The federal government announced on Friday that the new regulation would come into effect from January, the Swiss news agency SDA reported.
At present, drivers have to be checked by a doctor every two years from their 70th birthday.
The regulation also applies to professional drivers.
The change to the law comes after both chambers of parliament voted on raising the age when medical testing of fitness to drive becomes obligatory.
They approved a motion on raising the age from 70 to 75 brought by parliamentarian Maximilian Reimann, who is himself over 75.
Supporters of the legal change argued that senior citizens are fitter and in better health now than ever before and are far less often involved in road accidents than young drivers.
The government also supported raising the age of testing on the grounds that cars are increasingly fitted with driver-assistance systems.
But it insisted on the need for awareness-raising among older drivers of the need to monitor their medical condition and decide for themselves if the time has come to stop driving.
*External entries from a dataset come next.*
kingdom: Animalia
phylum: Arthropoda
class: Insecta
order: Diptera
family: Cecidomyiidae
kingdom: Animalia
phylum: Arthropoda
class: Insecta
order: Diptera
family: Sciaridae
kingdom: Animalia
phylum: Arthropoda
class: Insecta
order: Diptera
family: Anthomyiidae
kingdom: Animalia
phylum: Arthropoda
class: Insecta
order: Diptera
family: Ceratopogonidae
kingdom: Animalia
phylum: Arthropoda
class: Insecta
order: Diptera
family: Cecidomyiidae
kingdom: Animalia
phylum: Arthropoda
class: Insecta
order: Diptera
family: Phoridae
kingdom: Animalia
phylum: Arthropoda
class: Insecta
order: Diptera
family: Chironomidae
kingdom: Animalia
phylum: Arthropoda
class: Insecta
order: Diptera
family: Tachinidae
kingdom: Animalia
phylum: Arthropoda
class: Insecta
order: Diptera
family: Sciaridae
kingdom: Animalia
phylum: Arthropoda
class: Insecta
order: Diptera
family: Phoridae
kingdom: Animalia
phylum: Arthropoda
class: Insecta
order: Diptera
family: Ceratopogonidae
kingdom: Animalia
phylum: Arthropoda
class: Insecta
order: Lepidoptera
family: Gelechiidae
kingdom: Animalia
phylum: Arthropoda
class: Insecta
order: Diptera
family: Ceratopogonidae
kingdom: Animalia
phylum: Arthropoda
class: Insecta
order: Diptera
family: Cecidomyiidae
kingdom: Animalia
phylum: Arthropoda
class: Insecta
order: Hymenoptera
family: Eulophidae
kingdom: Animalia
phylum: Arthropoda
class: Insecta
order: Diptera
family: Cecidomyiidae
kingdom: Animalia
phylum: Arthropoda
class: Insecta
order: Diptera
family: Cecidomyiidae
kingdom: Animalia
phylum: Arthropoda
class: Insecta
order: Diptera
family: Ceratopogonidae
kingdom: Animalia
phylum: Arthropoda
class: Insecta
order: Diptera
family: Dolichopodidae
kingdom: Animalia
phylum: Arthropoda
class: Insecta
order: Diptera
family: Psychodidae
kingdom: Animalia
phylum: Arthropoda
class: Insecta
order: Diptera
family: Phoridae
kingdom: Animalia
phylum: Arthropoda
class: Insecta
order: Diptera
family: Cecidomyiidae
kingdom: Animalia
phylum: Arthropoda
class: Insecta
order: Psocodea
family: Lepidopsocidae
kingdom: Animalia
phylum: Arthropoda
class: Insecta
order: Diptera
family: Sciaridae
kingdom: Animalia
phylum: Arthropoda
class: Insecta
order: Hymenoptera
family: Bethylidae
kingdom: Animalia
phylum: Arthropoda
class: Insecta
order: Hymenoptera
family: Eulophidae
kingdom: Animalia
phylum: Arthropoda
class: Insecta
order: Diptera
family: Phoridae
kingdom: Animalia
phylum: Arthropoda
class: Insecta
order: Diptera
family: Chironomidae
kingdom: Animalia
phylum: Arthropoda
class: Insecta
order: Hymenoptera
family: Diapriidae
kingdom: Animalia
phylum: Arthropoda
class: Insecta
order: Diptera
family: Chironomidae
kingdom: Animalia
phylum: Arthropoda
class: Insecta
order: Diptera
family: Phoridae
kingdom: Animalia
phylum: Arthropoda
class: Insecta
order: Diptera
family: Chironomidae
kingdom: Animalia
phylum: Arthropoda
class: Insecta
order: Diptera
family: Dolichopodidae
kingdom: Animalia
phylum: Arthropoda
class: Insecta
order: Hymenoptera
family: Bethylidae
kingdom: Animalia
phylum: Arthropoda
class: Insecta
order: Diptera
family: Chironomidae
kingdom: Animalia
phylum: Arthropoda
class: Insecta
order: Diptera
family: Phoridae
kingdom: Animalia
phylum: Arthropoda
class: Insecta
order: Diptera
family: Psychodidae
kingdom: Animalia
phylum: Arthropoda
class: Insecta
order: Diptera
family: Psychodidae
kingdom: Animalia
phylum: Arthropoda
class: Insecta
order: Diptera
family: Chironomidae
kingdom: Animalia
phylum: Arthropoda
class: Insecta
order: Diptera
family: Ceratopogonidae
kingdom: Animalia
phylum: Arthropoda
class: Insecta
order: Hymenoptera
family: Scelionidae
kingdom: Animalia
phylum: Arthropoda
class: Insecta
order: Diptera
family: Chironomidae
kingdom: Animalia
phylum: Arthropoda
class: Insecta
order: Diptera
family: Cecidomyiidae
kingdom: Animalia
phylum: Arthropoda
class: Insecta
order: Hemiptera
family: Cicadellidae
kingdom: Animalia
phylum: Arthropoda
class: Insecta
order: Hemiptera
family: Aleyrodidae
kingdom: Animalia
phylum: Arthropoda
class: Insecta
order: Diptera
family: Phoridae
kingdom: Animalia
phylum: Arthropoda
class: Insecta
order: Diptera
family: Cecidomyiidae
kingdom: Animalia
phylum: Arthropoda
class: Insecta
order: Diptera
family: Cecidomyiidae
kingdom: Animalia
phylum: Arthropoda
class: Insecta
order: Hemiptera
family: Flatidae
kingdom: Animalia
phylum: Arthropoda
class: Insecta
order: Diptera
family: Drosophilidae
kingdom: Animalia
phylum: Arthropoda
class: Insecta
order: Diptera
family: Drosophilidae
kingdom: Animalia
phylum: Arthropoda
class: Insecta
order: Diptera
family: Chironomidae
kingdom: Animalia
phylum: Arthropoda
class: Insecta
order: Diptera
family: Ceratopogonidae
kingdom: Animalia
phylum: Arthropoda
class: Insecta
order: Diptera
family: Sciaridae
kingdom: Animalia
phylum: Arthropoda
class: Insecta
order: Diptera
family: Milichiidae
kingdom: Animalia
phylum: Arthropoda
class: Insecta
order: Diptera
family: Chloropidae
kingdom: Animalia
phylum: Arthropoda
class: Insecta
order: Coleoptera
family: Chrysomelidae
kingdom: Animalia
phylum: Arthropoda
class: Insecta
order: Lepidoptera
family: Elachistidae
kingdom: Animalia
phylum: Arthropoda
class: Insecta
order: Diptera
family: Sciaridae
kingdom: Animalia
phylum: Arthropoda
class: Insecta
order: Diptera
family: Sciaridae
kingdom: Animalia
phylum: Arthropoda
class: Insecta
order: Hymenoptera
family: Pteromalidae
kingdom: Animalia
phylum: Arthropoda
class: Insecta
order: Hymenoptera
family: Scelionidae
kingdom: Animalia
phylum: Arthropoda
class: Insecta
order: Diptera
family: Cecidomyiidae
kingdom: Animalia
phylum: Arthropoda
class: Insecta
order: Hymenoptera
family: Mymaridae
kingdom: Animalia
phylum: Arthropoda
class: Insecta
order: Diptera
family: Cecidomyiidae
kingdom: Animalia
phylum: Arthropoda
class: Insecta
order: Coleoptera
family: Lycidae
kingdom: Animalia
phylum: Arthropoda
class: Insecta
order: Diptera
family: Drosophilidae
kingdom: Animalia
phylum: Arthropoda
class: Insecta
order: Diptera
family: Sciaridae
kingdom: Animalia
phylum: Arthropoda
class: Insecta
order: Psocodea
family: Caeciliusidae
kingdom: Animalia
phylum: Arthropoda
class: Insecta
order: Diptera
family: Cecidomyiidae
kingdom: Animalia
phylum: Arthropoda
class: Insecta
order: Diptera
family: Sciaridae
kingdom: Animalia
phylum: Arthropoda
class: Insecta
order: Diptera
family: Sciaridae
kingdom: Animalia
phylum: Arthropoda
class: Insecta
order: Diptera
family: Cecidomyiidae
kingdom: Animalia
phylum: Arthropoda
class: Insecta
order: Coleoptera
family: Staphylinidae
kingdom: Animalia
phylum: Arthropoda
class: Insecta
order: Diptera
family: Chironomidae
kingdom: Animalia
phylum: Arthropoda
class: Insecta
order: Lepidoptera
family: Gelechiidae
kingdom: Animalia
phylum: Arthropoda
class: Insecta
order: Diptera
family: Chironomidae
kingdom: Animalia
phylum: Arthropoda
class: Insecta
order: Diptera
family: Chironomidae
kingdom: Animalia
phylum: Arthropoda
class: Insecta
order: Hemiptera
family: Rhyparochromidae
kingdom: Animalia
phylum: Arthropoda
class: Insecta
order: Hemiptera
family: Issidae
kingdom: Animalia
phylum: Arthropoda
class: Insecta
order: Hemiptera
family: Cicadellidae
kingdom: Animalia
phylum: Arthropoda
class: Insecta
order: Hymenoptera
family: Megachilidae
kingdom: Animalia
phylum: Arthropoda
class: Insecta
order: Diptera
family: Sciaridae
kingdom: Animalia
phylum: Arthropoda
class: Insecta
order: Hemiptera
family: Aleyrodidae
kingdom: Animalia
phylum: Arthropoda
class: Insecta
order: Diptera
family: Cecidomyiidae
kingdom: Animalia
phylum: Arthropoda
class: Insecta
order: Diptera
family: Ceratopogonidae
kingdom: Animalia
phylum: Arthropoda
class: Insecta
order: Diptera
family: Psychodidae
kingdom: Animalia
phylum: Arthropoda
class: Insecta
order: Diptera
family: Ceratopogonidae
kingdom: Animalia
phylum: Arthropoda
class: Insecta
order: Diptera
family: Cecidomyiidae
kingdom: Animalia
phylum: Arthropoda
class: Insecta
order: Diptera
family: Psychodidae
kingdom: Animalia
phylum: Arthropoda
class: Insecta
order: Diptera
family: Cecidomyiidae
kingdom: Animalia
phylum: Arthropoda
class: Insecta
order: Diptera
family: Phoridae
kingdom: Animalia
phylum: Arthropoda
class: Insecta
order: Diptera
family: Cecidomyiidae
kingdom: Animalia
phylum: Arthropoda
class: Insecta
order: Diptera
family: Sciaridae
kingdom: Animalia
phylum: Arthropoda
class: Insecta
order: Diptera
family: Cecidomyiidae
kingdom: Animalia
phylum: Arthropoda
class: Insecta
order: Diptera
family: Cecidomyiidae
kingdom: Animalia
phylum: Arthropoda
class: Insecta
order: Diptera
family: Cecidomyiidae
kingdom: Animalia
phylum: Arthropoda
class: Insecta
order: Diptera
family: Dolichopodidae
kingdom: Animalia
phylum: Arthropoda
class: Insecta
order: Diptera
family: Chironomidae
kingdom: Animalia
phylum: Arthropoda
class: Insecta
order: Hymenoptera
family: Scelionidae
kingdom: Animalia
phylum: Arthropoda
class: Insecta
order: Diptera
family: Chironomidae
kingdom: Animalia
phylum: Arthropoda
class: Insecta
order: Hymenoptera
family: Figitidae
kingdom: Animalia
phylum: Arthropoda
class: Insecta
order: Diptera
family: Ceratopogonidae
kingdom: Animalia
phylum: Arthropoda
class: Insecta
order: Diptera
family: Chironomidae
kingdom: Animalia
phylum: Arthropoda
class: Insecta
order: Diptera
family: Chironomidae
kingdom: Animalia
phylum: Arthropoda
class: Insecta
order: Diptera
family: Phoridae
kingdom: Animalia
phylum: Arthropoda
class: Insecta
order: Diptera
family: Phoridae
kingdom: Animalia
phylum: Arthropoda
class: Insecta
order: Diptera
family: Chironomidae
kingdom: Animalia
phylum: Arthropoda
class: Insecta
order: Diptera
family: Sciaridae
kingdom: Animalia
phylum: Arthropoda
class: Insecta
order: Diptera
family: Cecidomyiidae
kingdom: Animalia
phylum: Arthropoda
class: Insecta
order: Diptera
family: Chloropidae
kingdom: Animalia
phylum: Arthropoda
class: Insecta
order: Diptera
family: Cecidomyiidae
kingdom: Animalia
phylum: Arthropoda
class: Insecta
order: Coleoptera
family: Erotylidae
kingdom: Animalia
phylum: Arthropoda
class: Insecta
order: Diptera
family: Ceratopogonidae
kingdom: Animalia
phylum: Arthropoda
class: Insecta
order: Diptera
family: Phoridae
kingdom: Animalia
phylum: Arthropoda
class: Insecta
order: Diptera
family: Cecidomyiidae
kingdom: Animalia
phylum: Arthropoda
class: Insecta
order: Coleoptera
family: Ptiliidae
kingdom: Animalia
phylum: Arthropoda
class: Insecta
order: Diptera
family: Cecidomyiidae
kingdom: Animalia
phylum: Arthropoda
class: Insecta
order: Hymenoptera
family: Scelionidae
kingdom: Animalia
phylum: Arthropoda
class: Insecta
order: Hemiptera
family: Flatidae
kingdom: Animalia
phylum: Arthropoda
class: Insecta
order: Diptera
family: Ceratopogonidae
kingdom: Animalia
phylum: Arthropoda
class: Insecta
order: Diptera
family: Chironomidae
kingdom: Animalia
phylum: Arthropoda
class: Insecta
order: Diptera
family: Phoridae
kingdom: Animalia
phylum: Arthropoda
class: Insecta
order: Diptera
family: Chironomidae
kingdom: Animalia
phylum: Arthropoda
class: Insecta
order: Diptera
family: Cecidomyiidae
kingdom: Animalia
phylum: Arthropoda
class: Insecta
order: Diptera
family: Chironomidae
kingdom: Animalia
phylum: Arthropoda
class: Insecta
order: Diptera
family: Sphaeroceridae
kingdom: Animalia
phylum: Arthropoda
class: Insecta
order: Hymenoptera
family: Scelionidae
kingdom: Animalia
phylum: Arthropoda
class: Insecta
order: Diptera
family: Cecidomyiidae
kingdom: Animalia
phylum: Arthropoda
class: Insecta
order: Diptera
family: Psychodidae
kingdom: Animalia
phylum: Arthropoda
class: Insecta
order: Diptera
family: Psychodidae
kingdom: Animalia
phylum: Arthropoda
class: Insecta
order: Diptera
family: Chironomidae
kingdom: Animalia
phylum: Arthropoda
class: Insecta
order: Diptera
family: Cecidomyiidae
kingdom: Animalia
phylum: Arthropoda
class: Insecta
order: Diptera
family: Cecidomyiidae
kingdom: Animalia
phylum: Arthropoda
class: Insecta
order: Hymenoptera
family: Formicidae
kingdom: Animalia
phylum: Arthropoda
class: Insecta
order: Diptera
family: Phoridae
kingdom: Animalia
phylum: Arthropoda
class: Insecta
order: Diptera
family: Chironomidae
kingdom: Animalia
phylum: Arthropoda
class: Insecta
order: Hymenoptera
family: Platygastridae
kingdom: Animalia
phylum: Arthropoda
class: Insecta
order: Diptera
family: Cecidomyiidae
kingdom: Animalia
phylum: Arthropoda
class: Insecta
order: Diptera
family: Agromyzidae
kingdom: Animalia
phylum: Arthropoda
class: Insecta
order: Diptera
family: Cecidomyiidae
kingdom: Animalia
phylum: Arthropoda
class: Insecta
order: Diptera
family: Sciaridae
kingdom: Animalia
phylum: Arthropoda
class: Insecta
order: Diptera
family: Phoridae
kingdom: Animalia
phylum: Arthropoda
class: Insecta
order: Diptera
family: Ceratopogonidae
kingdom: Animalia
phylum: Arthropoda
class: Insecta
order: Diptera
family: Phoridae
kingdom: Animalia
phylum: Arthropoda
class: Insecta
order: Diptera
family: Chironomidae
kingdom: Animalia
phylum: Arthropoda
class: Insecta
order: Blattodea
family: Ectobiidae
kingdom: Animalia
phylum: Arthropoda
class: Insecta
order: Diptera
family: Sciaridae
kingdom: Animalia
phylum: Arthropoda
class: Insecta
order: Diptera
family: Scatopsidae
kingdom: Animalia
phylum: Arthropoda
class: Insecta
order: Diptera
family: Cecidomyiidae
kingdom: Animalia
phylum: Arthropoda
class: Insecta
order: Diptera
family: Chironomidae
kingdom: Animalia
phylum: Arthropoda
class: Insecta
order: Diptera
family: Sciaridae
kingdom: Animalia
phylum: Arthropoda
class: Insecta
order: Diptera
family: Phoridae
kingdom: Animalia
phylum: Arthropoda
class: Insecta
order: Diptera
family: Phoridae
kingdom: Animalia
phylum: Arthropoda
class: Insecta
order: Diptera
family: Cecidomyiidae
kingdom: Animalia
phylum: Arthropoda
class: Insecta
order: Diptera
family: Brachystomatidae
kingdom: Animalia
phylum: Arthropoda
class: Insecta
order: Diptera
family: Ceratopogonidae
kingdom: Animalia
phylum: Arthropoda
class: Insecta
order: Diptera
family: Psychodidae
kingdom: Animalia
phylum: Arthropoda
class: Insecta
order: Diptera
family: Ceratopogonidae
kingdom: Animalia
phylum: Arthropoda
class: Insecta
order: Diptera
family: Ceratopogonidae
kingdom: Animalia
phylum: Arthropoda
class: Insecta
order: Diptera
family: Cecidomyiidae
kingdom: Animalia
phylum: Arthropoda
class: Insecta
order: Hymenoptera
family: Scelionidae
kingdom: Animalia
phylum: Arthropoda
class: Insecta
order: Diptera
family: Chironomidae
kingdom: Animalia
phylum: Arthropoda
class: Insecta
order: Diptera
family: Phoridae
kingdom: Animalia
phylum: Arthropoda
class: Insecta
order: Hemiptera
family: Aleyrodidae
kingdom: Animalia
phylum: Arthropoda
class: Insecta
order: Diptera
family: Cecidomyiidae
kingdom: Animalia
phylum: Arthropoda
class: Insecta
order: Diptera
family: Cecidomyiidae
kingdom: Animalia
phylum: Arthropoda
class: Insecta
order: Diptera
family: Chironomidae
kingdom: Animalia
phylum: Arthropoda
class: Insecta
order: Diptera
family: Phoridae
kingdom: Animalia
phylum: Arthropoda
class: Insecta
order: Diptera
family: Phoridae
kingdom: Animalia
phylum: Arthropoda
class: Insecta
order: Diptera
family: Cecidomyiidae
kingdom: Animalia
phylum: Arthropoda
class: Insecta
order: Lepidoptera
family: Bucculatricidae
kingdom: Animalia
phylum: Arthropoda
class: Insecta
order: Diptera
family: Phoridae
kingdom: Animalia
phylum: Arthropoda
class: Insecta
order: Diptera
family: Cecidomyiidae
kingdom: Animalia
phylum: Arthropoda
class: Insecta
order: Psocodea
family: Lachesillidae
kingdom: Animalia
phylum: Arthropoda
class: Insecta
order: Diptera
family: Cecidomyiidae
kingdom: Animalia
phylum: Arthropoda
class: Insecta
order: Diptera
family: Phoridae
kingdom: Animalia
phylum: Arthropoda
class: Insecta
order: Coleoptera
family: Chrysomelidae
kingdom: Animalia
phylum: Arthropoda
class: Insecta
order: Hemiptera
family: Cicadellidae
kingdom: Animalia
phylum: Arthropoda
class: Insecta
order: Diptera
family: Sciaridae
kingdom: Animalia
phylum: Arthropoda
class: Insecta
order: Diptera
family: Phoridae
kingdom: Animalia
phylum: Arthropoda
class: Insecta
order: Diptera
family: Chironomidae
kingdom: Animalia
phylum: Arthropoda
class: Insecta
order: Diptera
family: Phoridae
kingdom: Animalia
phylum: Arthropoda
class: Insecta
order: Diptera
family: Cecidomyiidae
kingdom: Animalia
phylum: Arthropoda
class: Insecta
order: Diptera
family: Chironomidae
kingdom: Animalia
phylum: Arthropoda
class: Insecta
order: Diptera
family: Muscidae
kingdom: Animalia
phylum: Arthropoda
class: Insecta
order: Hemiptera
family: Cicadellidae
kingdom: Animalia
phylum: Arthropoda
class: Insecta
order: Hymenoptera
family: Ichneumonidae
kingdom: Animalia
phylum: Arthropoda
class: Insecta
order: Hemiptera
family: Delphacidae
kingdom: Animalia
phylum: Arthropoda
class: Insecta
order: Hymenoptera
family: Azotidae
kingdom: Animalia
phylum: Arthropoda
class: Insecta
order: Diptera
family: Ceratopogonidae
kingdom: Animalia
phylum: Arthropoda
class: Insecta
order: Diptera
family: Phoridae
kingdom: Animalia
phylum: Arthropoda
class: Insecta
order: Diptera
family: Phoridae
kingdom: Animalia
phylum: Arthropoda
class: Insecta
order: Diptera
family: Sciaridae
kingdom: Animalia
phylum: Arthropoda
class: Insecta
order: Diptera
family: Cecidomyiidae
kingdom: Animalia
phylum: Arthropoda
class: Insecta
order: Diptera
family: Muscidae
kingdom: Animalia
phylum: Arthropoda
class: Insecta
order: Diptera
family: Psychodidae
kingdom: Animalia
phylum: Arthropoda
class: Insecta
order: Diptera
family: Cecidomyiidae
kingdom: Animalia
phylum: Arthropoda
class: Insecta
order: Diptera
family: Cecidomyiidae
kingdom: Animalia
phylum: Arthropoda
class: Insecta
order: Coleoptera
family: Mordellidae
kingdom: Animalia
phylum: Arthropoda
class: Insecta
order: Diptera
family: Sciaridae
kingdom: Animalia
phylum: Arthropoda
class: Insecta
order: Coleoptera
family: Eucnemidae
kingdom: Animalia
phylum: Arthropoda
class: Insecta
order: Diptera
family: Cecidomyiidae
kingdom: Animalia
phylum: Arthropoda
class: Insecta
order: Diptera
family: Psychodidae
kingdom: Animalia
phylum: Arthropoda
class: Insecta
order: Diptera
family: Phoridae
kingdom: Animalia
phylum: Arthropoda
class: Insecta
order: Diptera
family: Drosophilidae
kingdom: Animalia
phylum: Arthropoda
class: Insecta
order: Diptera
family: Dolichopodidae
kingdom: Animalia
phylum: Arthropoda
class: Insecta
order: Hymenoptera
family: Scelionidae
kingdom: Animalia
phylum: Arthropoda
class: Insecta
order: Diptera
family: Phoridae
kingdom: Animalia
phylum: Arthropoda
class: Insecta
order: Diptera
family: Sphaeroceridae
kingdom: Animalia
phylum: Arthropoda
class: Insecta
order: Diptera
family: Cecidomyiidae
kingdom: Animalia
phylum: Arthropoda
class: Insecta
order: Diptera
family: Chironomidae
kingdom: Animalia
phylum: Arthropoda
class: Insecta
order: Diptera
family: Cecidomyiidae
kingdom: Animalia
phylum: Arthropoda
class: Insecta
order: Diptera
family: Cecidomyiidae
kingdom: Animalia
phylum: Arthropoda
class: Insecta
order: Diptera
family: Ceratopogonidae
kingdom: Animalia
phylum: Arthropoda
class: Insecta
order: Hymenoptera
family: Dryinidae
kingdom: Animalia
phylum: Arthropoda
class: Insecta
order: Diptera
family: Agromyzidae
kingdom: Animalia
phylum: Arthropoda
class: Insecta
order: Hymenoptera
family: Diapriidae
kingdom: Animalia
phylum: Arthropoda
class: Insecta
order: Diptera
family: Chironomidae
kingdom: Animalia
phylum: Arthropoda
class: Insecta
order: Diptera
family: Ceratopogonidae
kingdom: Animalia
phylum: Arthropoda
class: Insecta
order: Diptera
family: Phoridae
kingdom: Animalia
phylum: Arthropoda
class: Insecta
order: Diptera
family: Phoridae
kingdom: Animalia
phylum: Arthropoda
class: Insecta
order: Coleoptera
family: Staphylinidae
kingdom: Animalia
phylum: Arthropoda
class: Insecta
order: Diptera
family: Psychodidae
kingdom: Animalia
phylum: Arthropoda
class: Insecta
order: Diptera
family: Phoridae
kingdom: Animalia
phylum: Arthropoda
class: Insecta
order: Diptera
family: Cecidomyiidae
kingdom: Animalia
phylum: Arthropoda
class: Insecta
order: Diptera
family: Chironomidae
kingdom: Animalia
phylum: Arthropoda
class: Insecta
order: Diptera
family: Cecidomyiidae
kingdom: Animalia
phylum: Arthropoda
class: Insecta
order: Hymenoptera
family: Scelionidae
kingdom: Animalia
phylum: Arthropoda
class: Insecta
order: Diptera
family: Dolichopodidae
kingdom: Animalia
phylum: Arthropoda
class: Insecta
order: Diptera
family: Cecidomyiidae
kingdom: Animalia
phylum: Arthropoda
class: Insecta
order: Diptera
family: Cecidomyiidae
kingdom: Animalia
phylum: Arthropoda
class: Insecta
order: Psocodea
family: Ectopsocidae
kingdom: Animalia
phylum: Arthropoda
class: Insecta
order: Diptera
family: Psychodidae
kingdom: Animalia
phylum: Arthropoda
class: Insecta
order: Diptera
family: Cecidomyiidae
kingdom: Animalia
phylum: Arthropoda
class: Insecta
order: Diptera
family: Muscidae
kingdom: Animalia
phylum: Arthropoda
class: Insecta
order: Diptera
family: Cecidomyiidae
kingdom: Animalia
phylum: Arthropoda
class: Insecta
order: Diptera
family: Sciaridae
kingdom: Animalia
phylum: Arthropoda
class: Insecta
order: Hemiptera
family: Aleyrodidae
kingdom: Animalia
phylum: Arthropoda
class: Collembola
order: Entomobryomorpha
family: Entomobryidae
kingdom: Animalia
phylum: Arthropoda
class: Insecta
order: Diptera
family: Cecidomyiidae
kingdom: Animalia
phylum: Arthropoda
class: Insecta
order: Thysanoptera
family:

A number of cantons, including Vaud and Zurich, opposed the change in the law, saying the current system of tests from age 70 helped ensure road safety.
In 2016, around 10,000 elderly people gave up their driver's licence voluntarily following a medical check, SDA reported, of whom 6,000 were aged 70.
The raising of the age of mandatory tests from 70 to 75 will save drivers over the age of 70 around 300 francs.
It will also lower the costs for the cantonal authorities which have to ensure the medical tests take place.